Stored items
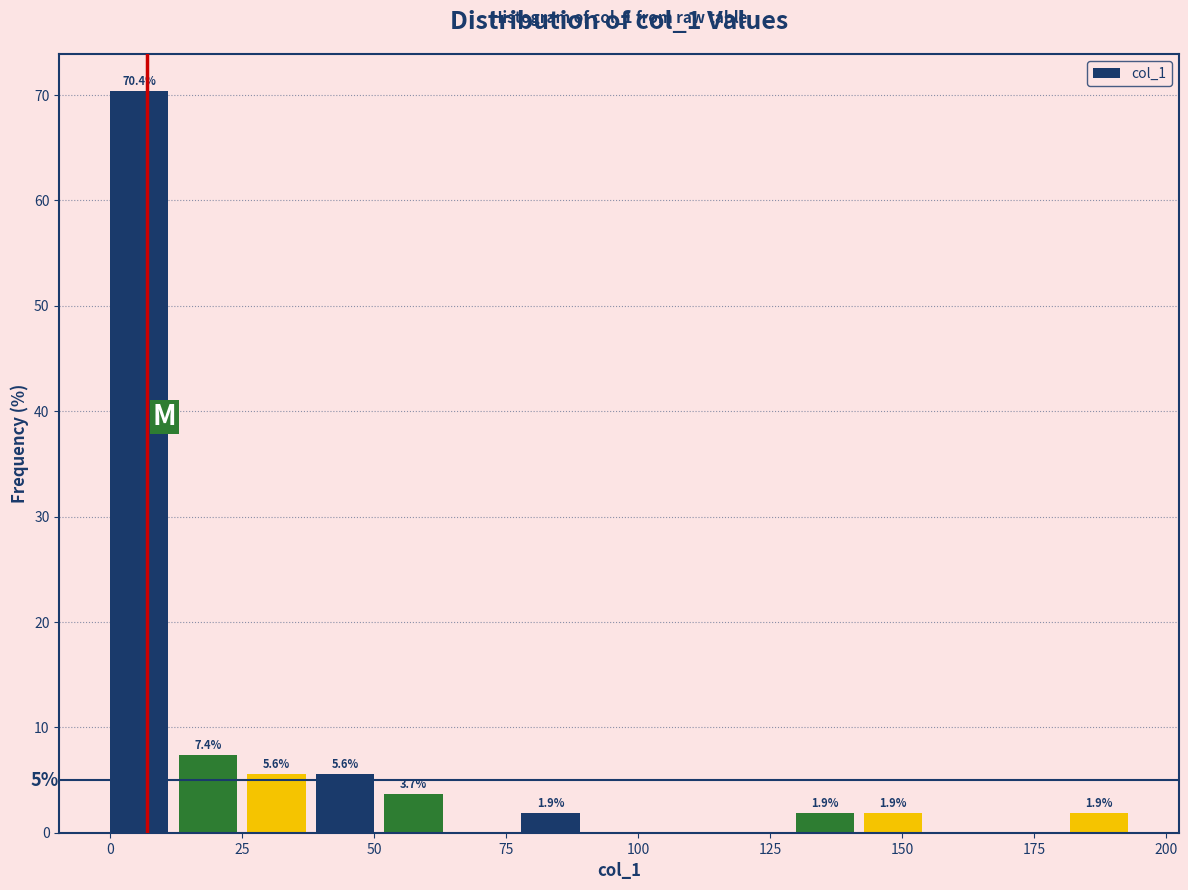

Read against the x-axis, roughly where is the centre of the tallest bar?

5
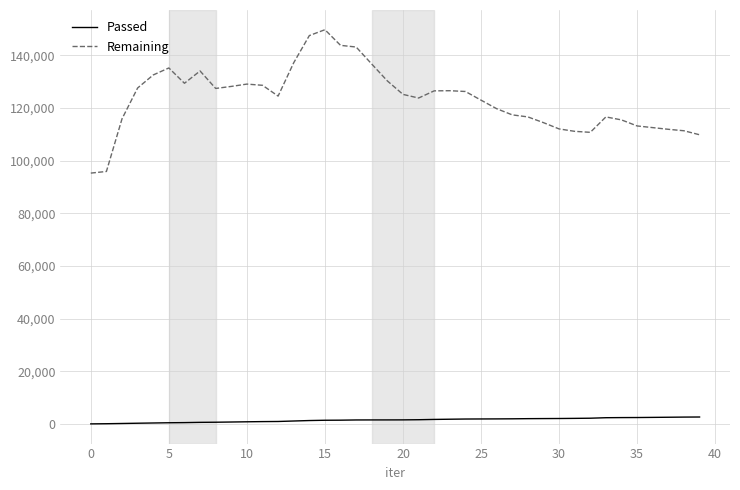

True or false: Passed and Remaining cross at least once.

False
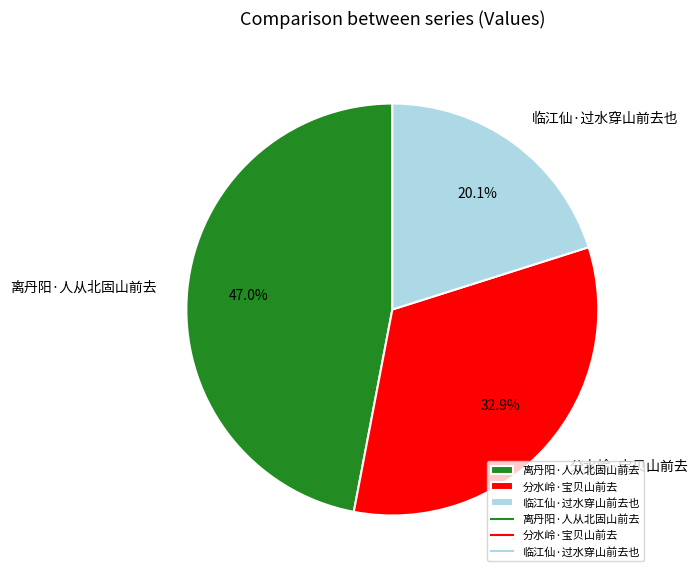

To the nearest percent, what percentage of the pie is 临江仙·过水穿山前去也?

20%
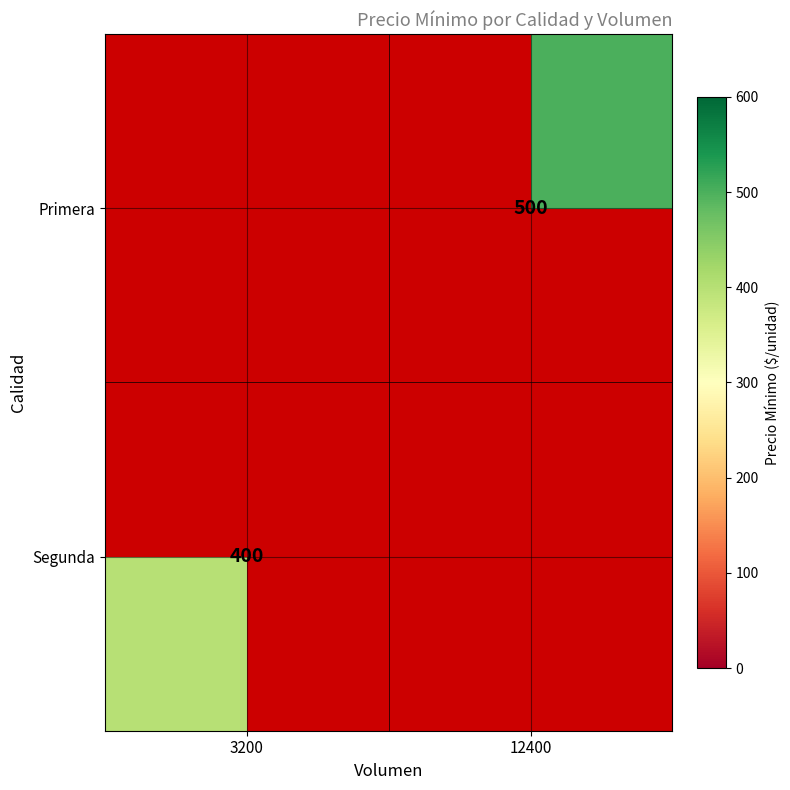

The value of Primera at 12400 is 500. True or false?

True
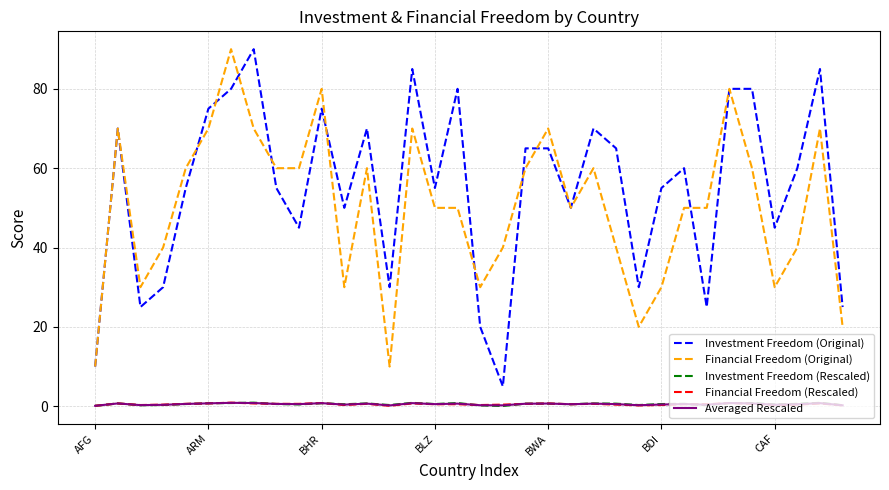

What is the greatest value displayed?

90.0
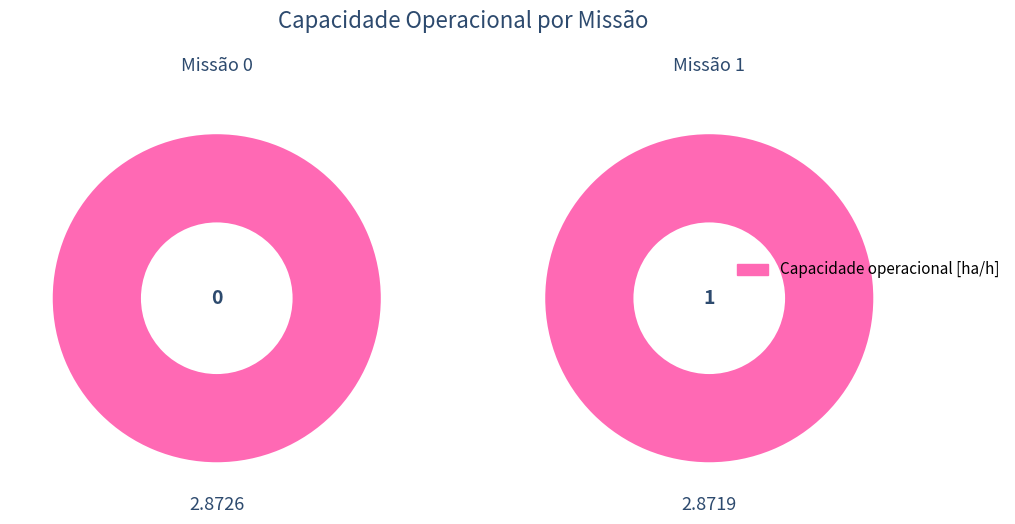

What percentage is NOT represented by 1?

50.0%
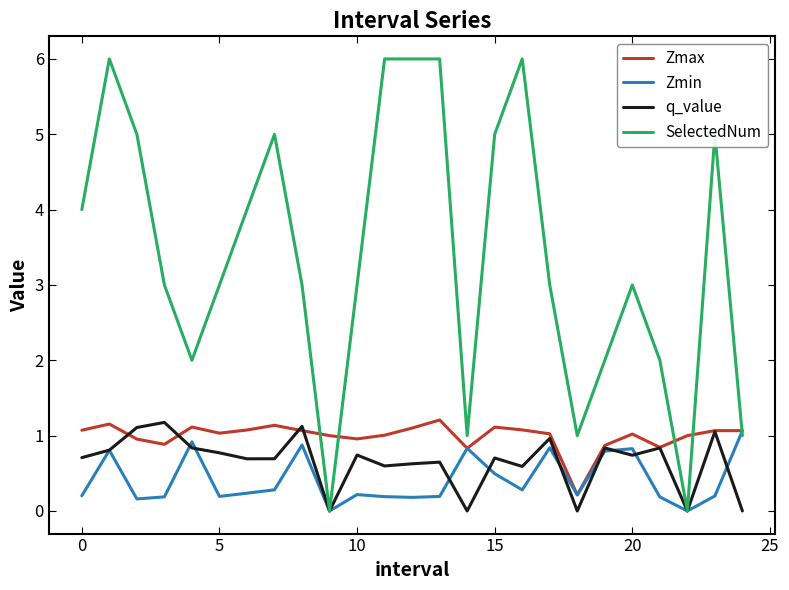

True or false: q_value and Zmin intersect in this chart.

True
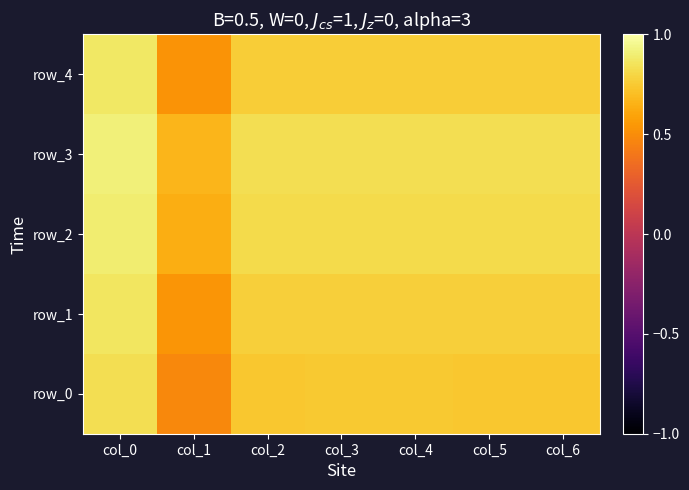

The row_3 series shows 1.1 at col_3. True or false?

False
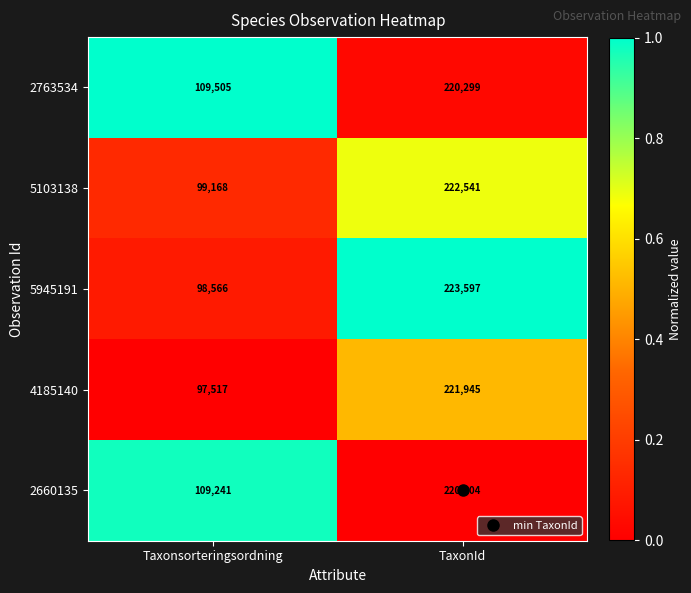

The value of 2763534 at TaxonId is 311126. True or false?

False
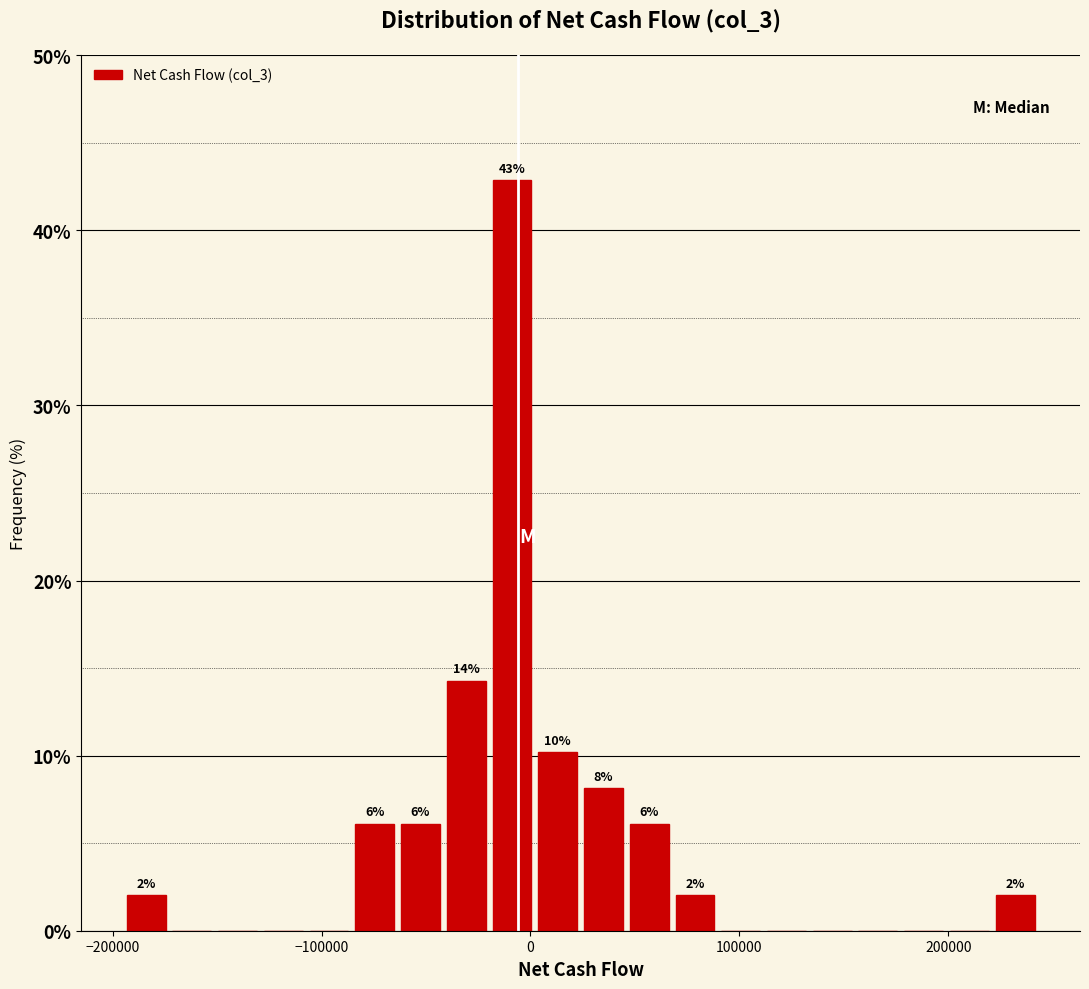

Around what value on the x-axis is the tallest bar? Give the approximate position of its centre, as read against the axis.

-10000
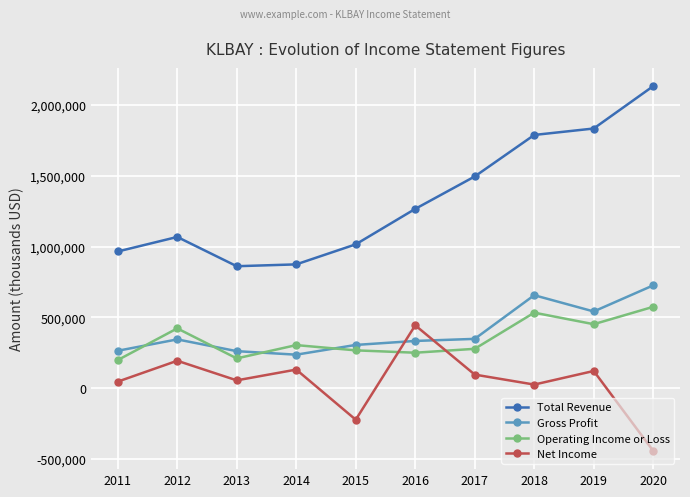

Which series has the largest total across all categories?

Total Revenue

● **Aim of the exercise**
Find each line of the records that contains the word "centre" and copy it out.

● **Task solution**
Read against the x-axis, roughly where is the centre of the tallest bar?
Around what value on the x-axis is the tallest bar? Give the approximate position of its centre, as read against the axis.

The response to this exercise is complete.